[[ THE INPUT open ]]

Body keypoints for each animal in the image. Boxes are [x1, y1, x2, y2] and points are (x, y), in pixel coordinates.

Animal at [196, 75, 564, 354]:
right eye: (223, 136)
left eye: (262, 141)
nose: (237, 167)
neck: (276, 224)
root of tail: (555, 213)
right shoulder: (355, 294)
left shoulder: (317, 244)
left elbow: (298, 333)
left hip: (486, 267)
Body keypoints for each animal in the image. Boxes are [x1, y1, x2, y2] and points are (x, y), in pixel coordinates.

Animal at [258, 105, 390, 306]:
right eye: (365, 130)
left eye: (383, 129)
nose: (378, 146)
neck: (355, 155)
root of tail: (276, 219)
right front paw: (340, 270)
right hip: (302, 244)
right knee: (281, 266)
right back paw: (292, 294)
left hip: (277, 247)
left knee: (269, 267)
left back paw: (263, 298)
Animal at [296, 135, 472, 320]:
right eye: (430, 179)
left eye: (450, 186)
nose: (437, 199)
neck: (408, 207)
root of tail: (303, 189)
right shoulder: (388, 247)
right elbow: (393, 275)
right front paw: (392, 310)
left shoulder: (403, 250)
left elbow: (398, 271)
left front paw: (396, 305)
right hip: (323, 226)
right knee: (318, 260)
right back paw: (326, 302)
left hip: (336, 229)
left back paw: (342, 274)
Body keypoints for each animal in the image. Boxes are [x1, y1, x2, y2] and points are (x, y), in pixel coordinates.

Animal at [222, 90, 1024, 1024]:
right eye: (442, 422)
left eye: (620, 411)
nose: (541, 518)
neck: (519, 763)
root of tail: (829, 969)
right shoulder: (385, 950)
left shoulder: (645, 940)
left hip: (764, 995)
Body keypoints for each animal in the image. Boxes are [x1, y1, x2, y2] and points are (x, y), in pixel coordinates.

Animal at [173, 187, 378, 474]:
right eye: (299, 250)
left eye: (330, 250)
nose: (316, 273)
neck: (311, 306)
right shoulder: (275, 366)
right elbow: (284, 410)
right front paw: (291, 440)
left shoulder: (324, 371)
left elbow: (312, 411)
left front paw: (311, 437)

[[ THE INPUT closed ]]

> **WHAT YOU HAVE TO DO**
Each line above that holds the string "root" should be copied and shown.

> **RESPONSE**
root of tail: (555, 213)
root of tail: (276, 219)
root of tail: (303, 189)
root of tail: (829, 969)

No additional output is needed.